Your objective
Could you copy all of the rows below character for character, leaving the pictures out of your answer?

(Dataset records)
++++++++

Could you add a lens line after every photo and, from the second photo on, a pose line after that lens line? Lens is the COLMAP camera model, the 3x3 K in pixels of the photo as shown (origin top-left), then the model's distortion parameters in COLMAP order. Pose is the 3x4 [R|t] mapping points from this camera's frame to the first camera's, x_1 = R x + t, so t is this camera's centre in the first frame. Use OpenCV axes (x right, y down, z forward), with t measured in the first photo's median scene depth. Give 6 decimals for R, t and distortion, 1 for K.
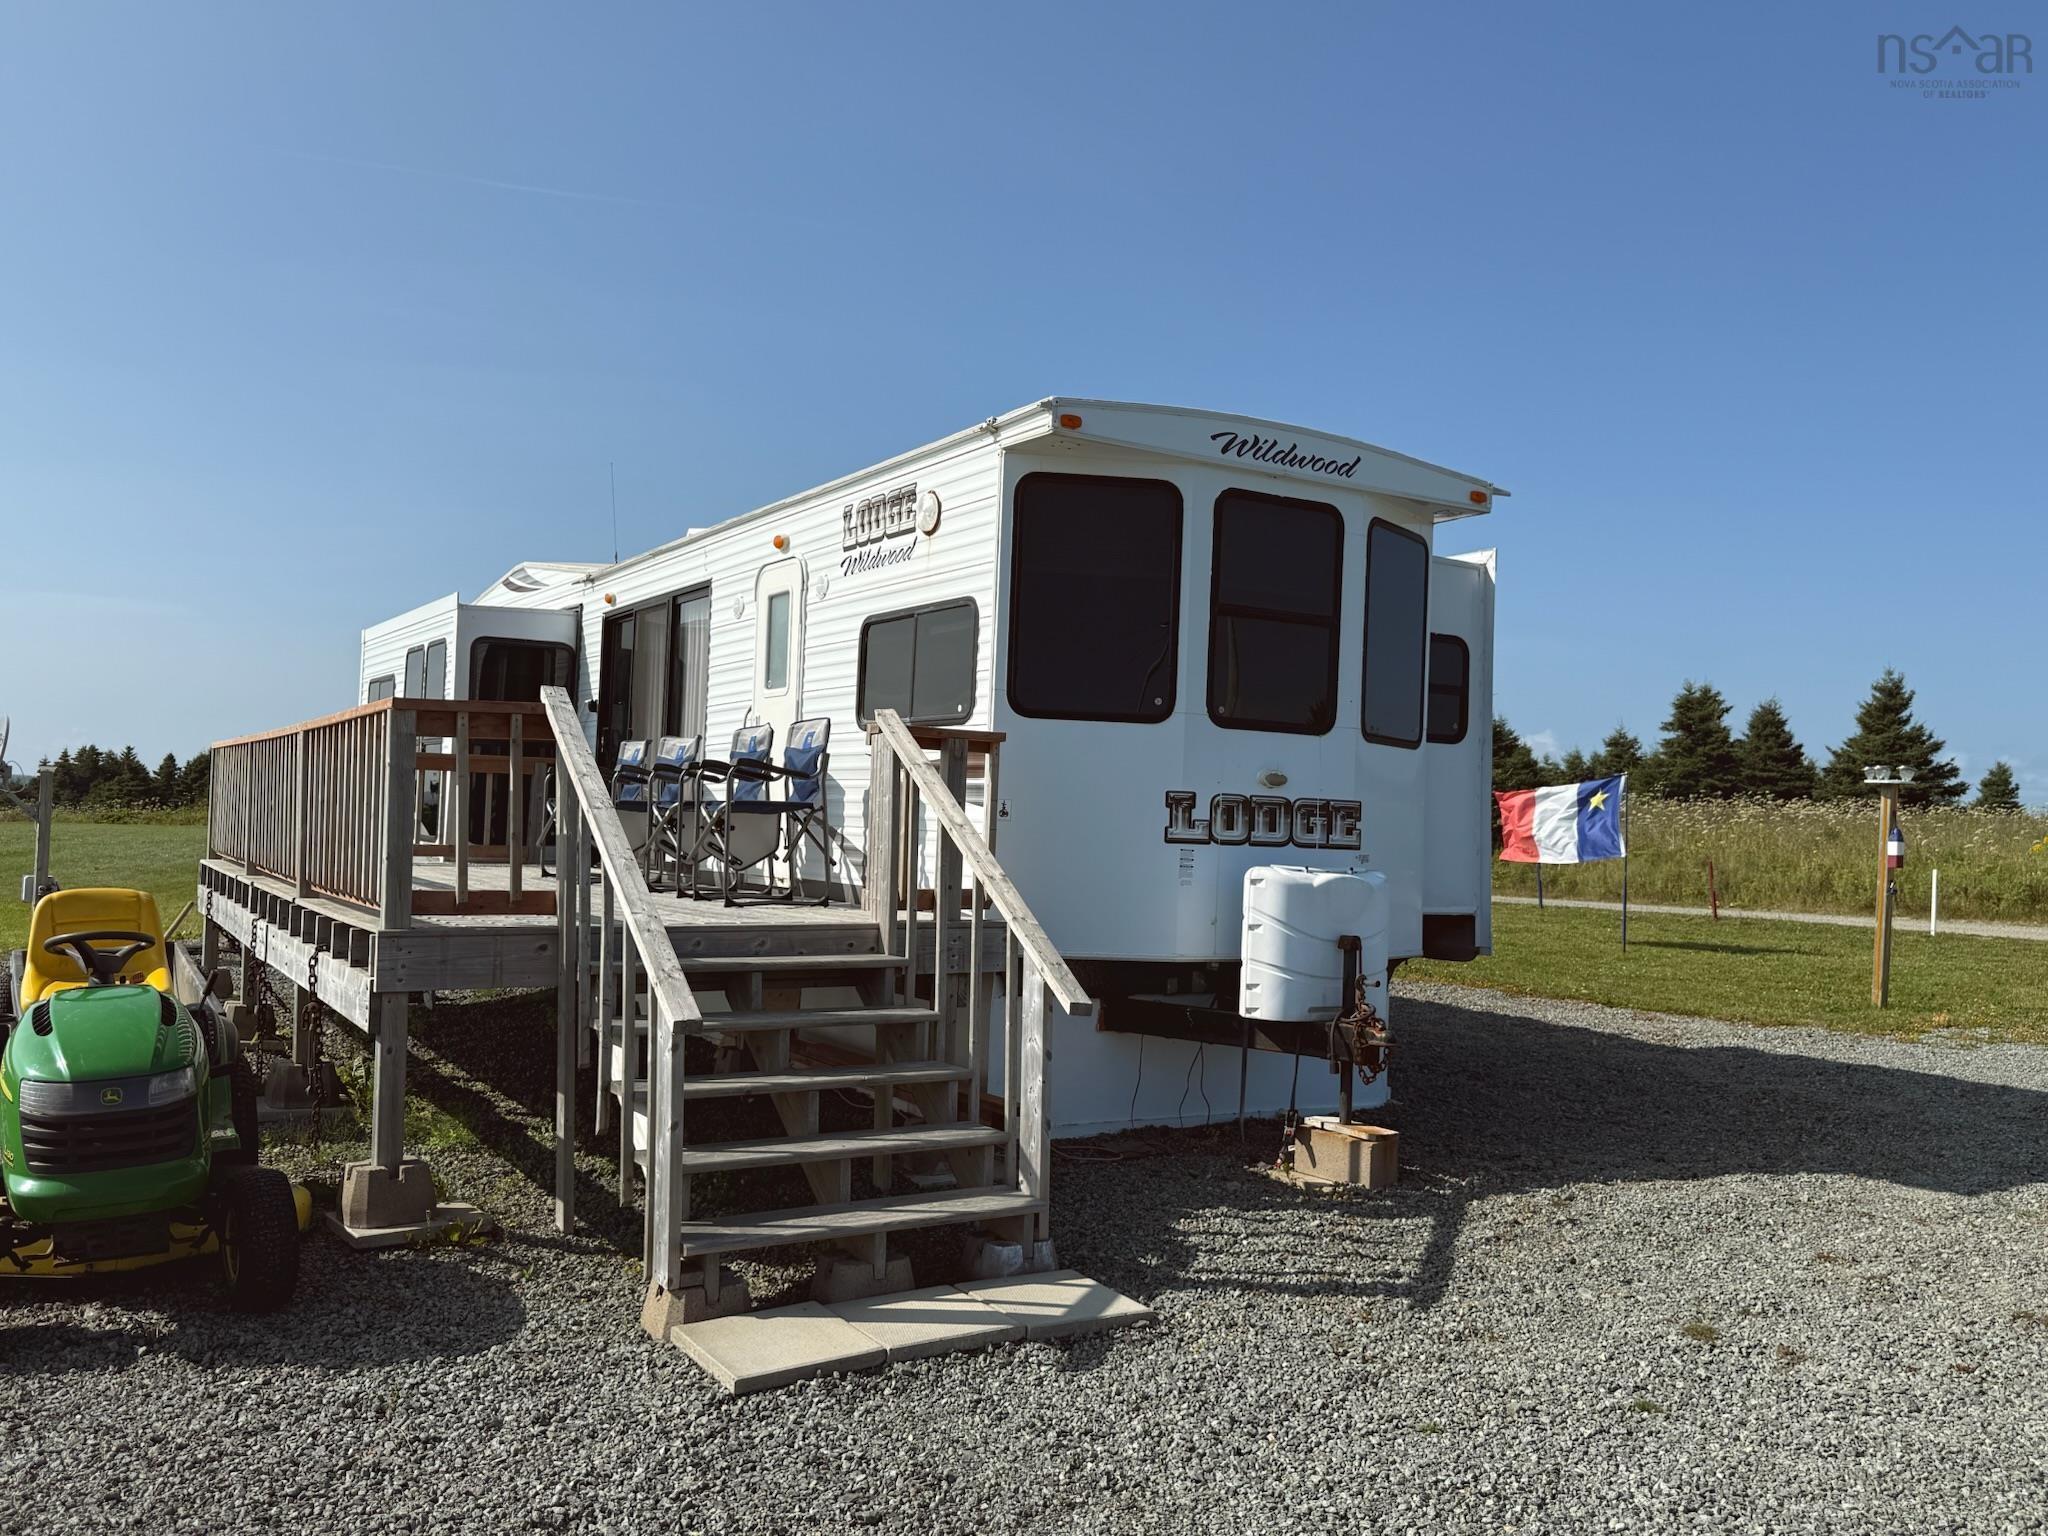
lens RADIAL K [[1660.3, 0, 1023.6], [0, 1660.3, 773.6], [0, 0, 1]] dist [0.075182, -0.108779]
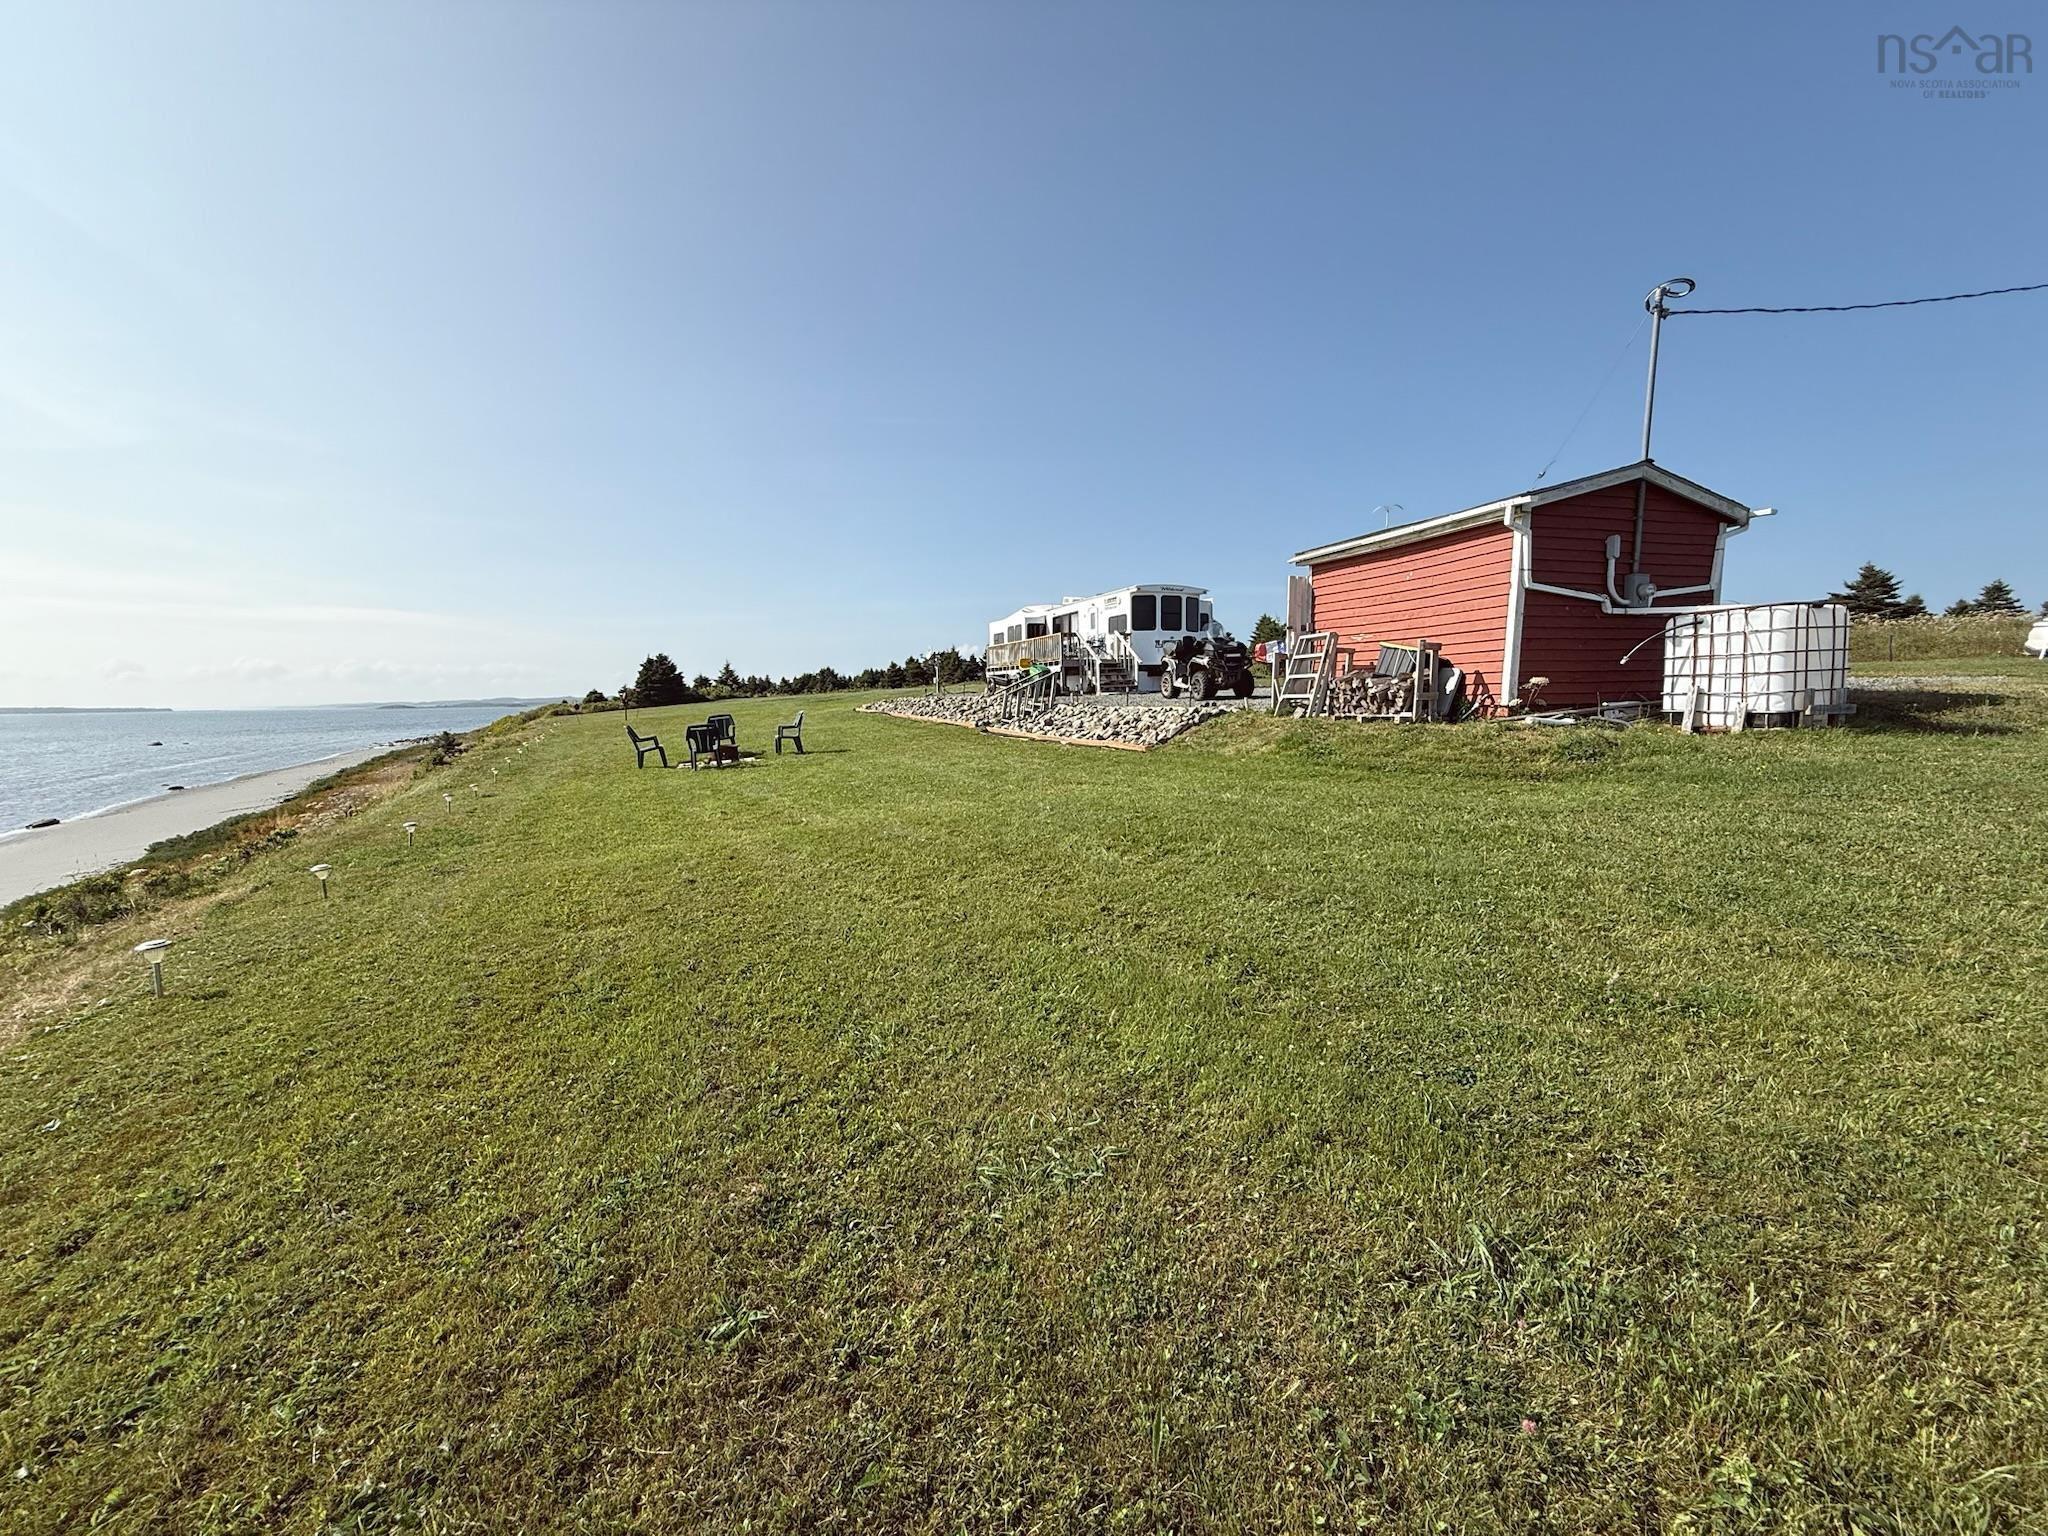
lens RADIAL K [[817.8, 0, 1029.9], [0, 817.8, 761.0], [0, 0, 1]] dist [0.000080, 0.000091]
pose [[0.987884, -0.044017, -0.148823, 0.048178], [0.060208, 0.992531, 0.106101, 0.107977], [0.143041, -0.113776, 0.983155, -2.284209]]
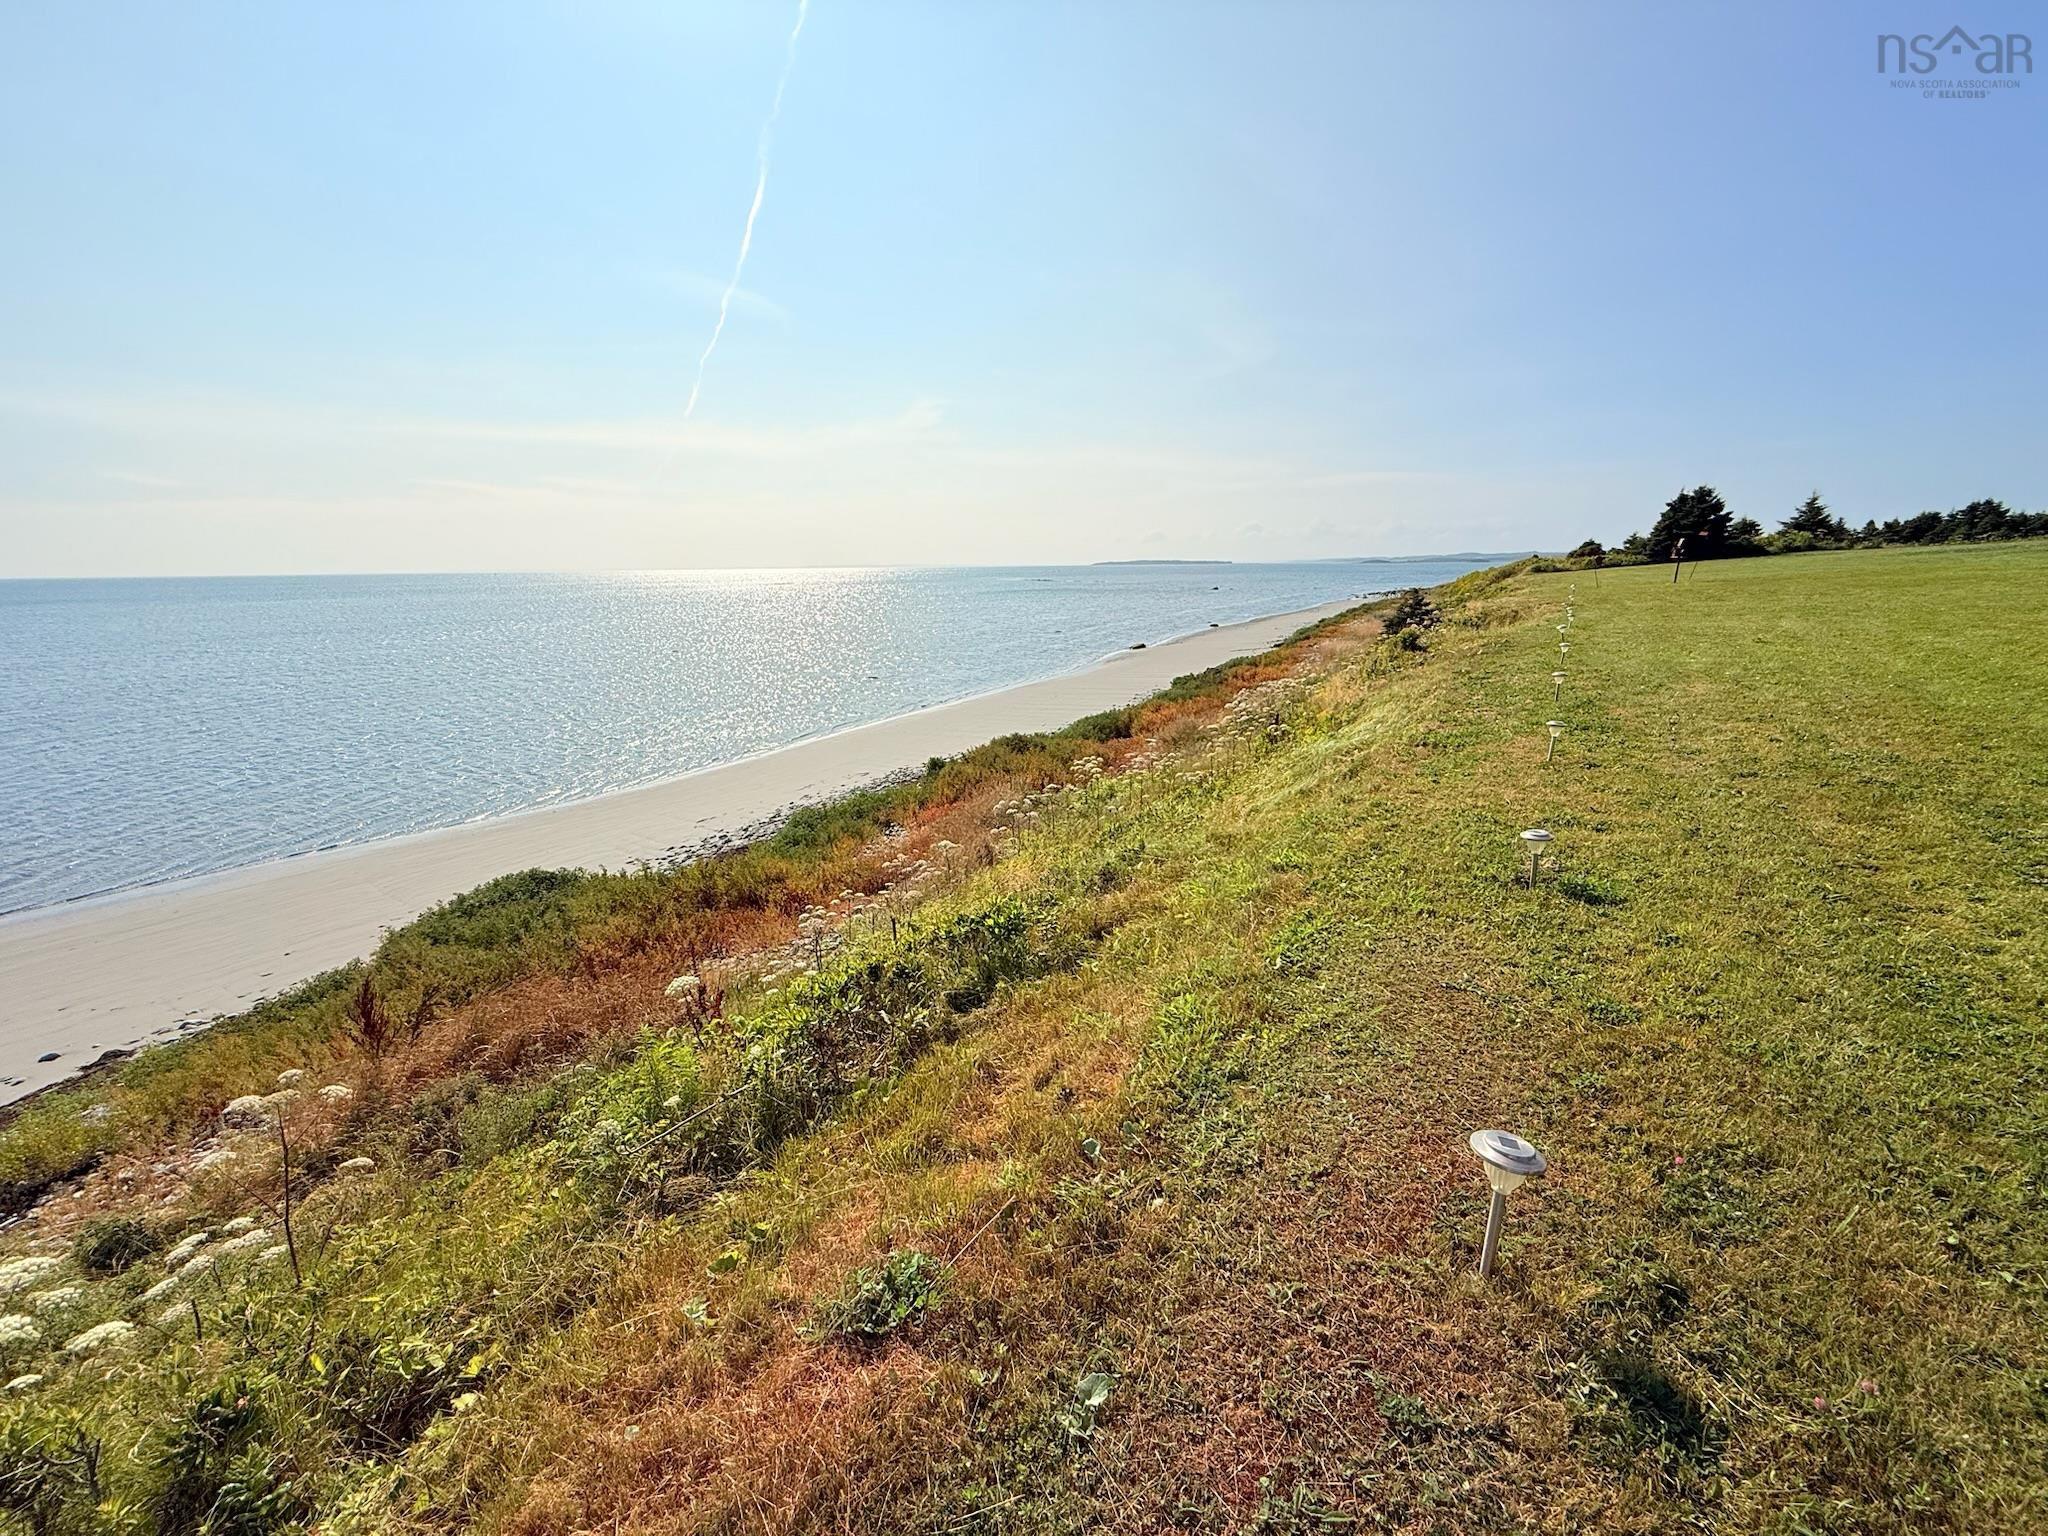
lens RADIAL K [[817.8, 0, 1012.0], [0, 817.8, 767.2], [0, 0, 1]] dist [0.000080, 0.000091]
pose [[0.352791, 0.181895, -0.917852, -0.880922], [0.056003, 0.975060, 0.214758, 0.117404], [0.934025, -0.127167, 0.333806, -1.385417]]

++++++++

Solution for this task
Could you add a lens line after every photo and, from the second photo on, a pose line after that lens line? Lens is the COLMAP camera model, the 3x3 K in pixels of the photo as shown (origin top-left), then the model's distortion parameters in COLMAP order. Pose is the 3x4 [R|t] mapping points from this camera's frame to the first camera's, x_1 = R x + t, so t is this camera's centre in the first frame. Use OpenCV axes (x right, y down, z forward), with t measured in the first photo's median scene depth. Give 6 decimals for R, t and distortion, 1 for K.
lens RADIAL K [[1660.3, 0, 1023.6], [0, 1660.3, 773.6], [0, 0, 1]] dist [0.075182, -0.108779]
lens RADIAL K [[817.8, 0, 1029.9], [0, 817.8, 761.0], [0, 0, 1]] dist [0.000080, 0.000091]
pose [[0.987884, -0.044017, -0.148823, 0.048178], [0.060208, 0.992531, 0.106101, 0.107977], [0.143041, -0.113776, 0.983155, -2.284209]]
lens RADIAL K [[817.8, 0, 1012.0], [0, 817.8, 767.2], [0, 0, 1]] dist [0.000080, 0.000091]
pose [[0.352791, 0.181895, -0.917852, -0.880922], [0.056003, 0.975060, 0.214758, 0.117404], [0.934025, -0.127167, 0.333806, -1.385417]]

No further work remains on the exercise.